Tempos difíceis, os nossos.
Faço parte deste tempo: pratico e sofro a ação, excetuando aquelas que batem diretamente contra as minhas caretices, porque não sei partilhar meu corpo com quem eu nunca vi na vida. No resto, não pareço destoar da maioria.
Falei disso tudo, também , porque lá vem o Dia dos Namorados. Dia em que muitas mulheres enviam flores para si mesmas, a fim de simular um namoro... Dia preocupante para algumas pessoas... Mas depois o calendário anda e a vida segue seu curso normal.

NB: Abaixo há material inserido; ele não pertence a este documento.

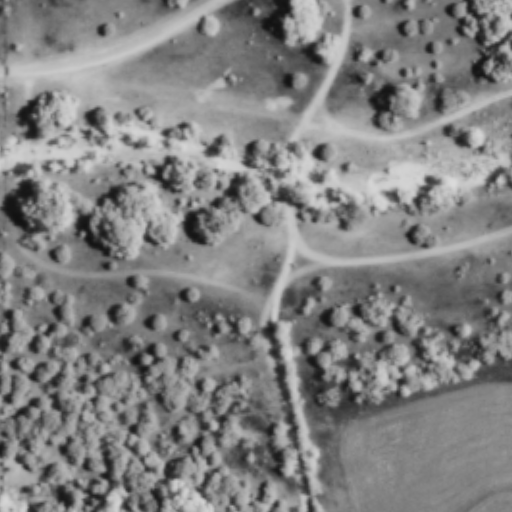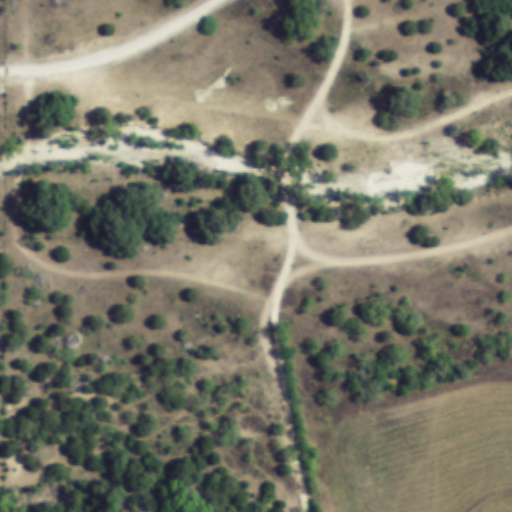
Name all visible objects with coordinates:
road: (114, 51)
road: (276, 107)
road: (289, 232)
road: (283, 382)
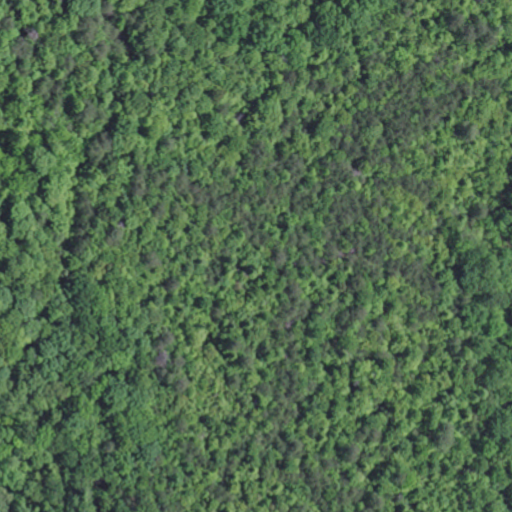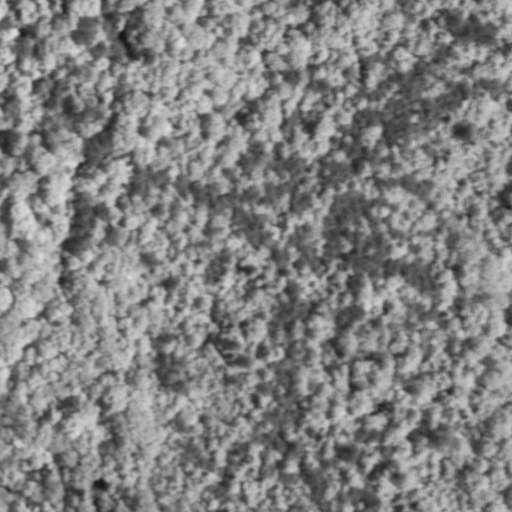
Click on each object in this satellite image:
road: (236, 231)
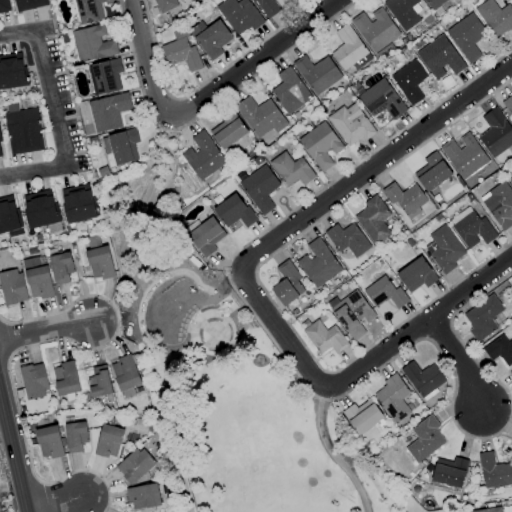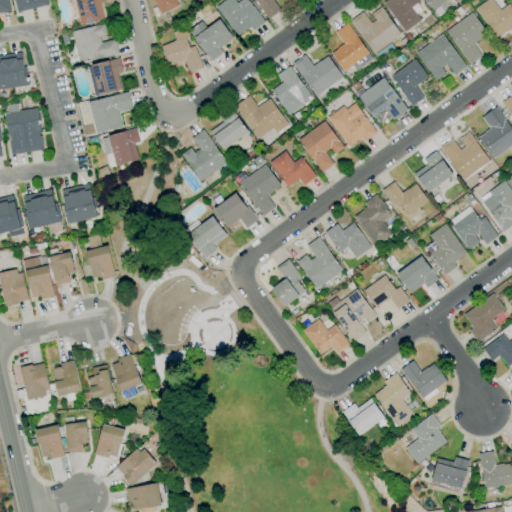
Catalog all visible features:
building: (433, 3)
building: (28, 4)
building: (28, 4)
building: (163, 5)
building: (3, 6)
building: (4, 6)
building: (266, 7)
building: (85, 10)
building: (88, 10)
building: (402, 12)
building: (238, 15)
building: (495, 17)
building: (374, 29)
building: (210, 37)
building: (466, 37)
building: (91, 43)
building: (92, 43)
building: (347, 48)
building: (179, 51)
building: (439, 58)
road: (151, 61)
road: (251, 61)
building: (11, 70)
building: (316, 73)
building: (10, 74)
building: (106, 75)
building: (103, 76)
road: (48, 80)
building: (409, 81)
building: (289, 90)
building: (380, 99)
building: (508, 104)
building: (107, 111)
building: (260, 116)
building: (350, 124)
building: (20, 129)
building: (22, 129)
building: (227, 129)
building: (495, 133)
building: (320, 145)
building: (122, 146)
building: (0, 152)
building: (201, 155)
building: (463, 155)
building: (290, 169)
road: (33, 170)
building: (431, 171)
building: (509, 177)
building: (259, 188)
building: (404, 199)
building: (78, 203)
building: (498, 204)
road: (142, 207)
building: (39, 208)
road: (316, 209)
building: (233, 211)
building: (9, 216)
building: (372, 219)
building: (471, 228)
building: (205, 236)
building: (346, 239)
building: (443, 249)
building: (98, 262)
building: (317, 263)
building: (60, 268)
building: (415, 275)
building: (37, 277)
building: (286, 283)
road: (161, 286)
building: (11, 287)
building: (384, 293)
building: (351, 314)
building: (482, 317)
road: (419, 324)
road: (45, 332)
building: (323, 337)
building: (499, 349)
road: (458, 365)
building: (124, 372)
park: (227, 372)
building: (510, 372)
building: (64, 378)
building: (423, 379)
building: (32, 381)
building: (98, 382)
building: (392, 398)
building: (361, 417)
building: (74, 436)
building: (424, 439)
building: (108, 441)
building: (48, 442)
road: (14, 451)
road: (303, 459)
building: (134, 465)
building: (448, 471)
building: (493, 471)
building: (142, 496)
road: (54, 504)
building: (488, 510)
road: (28, 511)
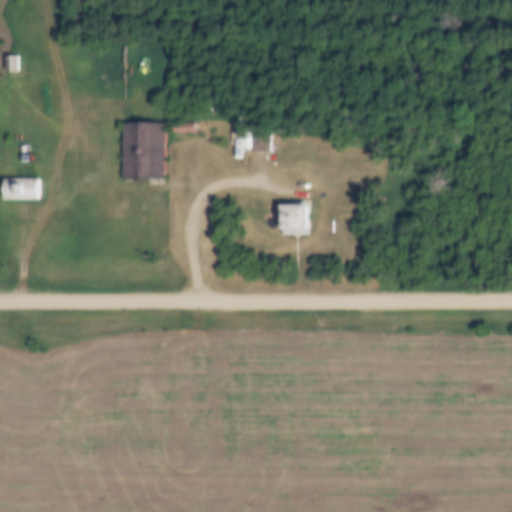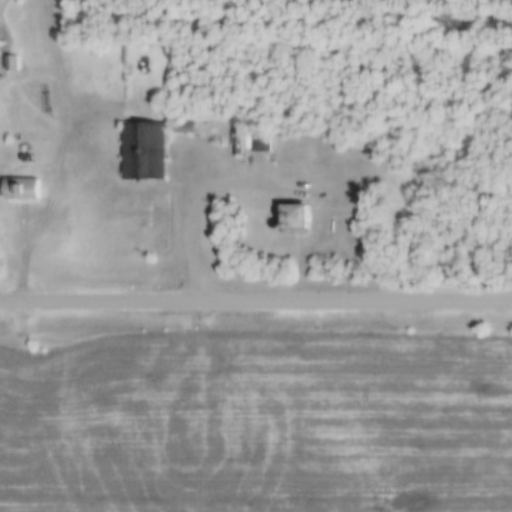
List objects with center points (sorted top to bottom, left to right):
building: (12, 64)
road: (82, 146)
building: (140, 152)
building: (19, 190)
road: (199, 199)
building: (290, 220)
road: (36, 224)
road: (255, 303)
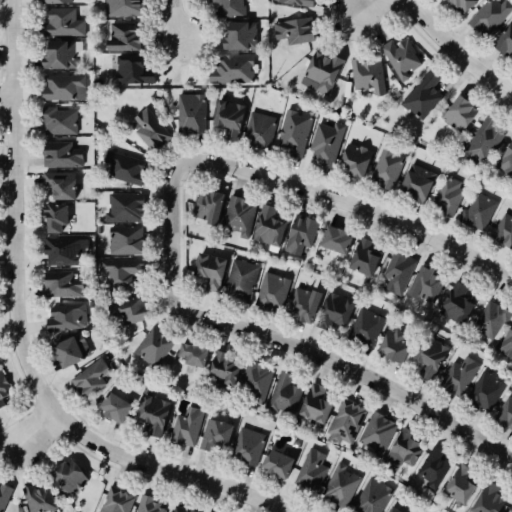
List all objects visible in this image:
building: (57, 1)
building: (462, 5)
building: (123, 8)
building: (230, 8)
road: (367, 8)
building: (490, 16)
road: (178, 21)
building: (63, 23)
building: (295, 30)
building: (124, 36)
building: (241, 36)
building: (505, 41)
road: (461, 46)
building: (60, 55)
building: (401, 58)
building: (232, 69)
building: (134, 70)
building: (322, 72)
building: (368, 75)
building: (64, 87)
building: (423, 96)
road: (6, 97)
building: (191, 113)
building: (460, 113)
building: (230, 118)
building: (59, 121)
building: (260, 129)
building: (150, 130)
building: (295, 132)
building: (326, 143)
building: (484, 143)
building: (61, 154)
building: (355, 160)
building: (506, 161)
building: (125, 167)
building: (387, 168)
building: (418, 182)
building: (63, 185)
building: (448, 197)
road: (362, 204)
building: (209, 206)
building: (125, 207)
building: (479, 211)
building: (239, 215)
building: (56, 217)
building: (270, 227)
building: (504, 230)
building: (301, 234)
building: (337, 239)
building: (126, 240)
building: (64, 251)
building: (365, 257)
building: (211, 270)
building: (121, 271)
building: (398, 272)
building: (241, 280)
building: (61, 285)
building: (427, 285)
building: (273, 291)
building: (304, 303)
building: (457, 304)
building: (128, 310)
building: (335, 311)
building: (67, 317)
building: (491, 319)
building: (366, 327)
road: (278, 337)
road: (26, 339)
building: (506, 343)
building: (395, 344)
building: (154, 346)
building: (71, 351)
building: (194, 354)
building: (432, 356)
building: (225, 369)
building: (459, 376)
building: (91, 378)
building: (256, 381)
building: (485, 391)
building: (4, 393)
building: (284, 393)
building: (315, 404)
building: (116, 407)
building: (505, 412)
building: (154, 413)
building: (346, 421)
road: (43, 426)
building: (187, 426)
building: (378, 433)
building: (216, 434)
building: (248, 445)
building: (407, 448)
building: (278, 463)
building: (311, 470)
building: (70, 476)
building: (341, 485)
building: (462, 485)
building: (4, 494)
building: (372, 497)
building: (489, 498)
building: (39, 499)
building: (116, 500)
building: (148, 504)
building: (182, 509)
building: (394, 509)
building: (509, 509)
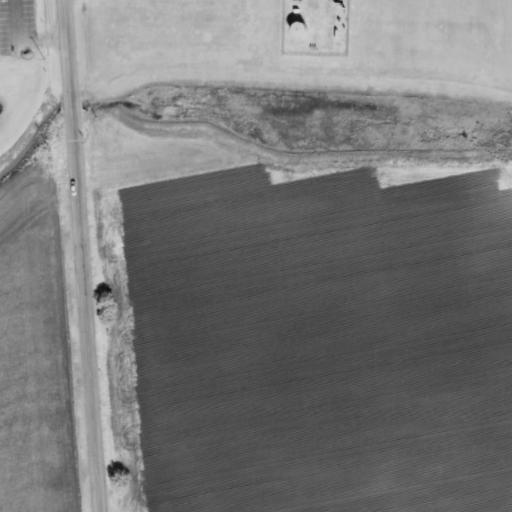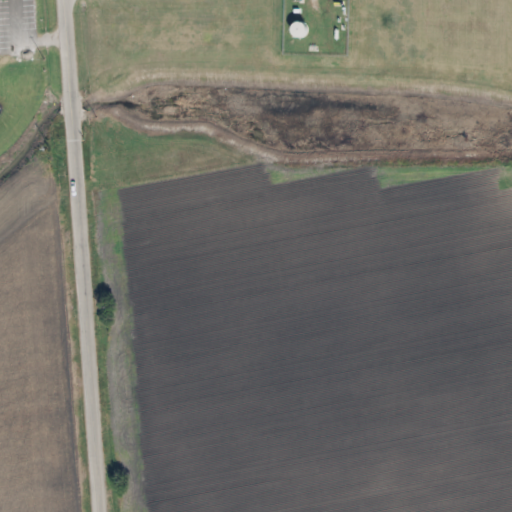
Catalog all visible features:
road: (82, 256)
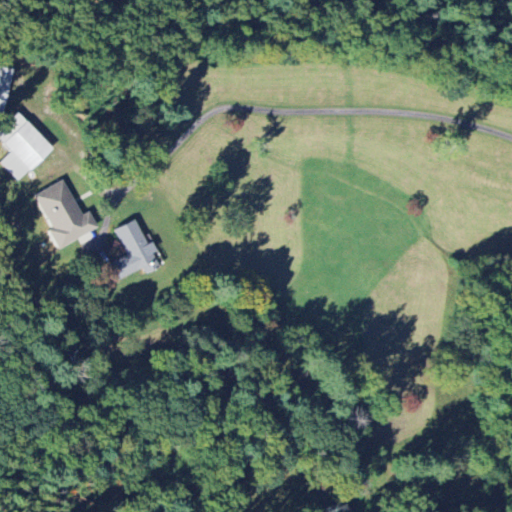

Minha amiga R se magoou ao descobrir que o ex-dela, que ainda é casado com Outra, mantinha vários outros relacionamentos paralelos ao deles dois (que eram três).
Minha amiga R parece a Sophia Loren quando jovem e é cheia de qualidades. Por isso eu me magoei junto com ela:solidariedade de quem não entende por que ela não bastou para ele.
Solidariedade de quem vê a companheira de gênero ser tratada como objeto de consumo, quantificável. Eis de onde ela tirou esta capacidade de ter três namorados que não são namorados: efeito dominó - e para muitos, fim de jogo!Quantas partidas, ainda, no coração da menina?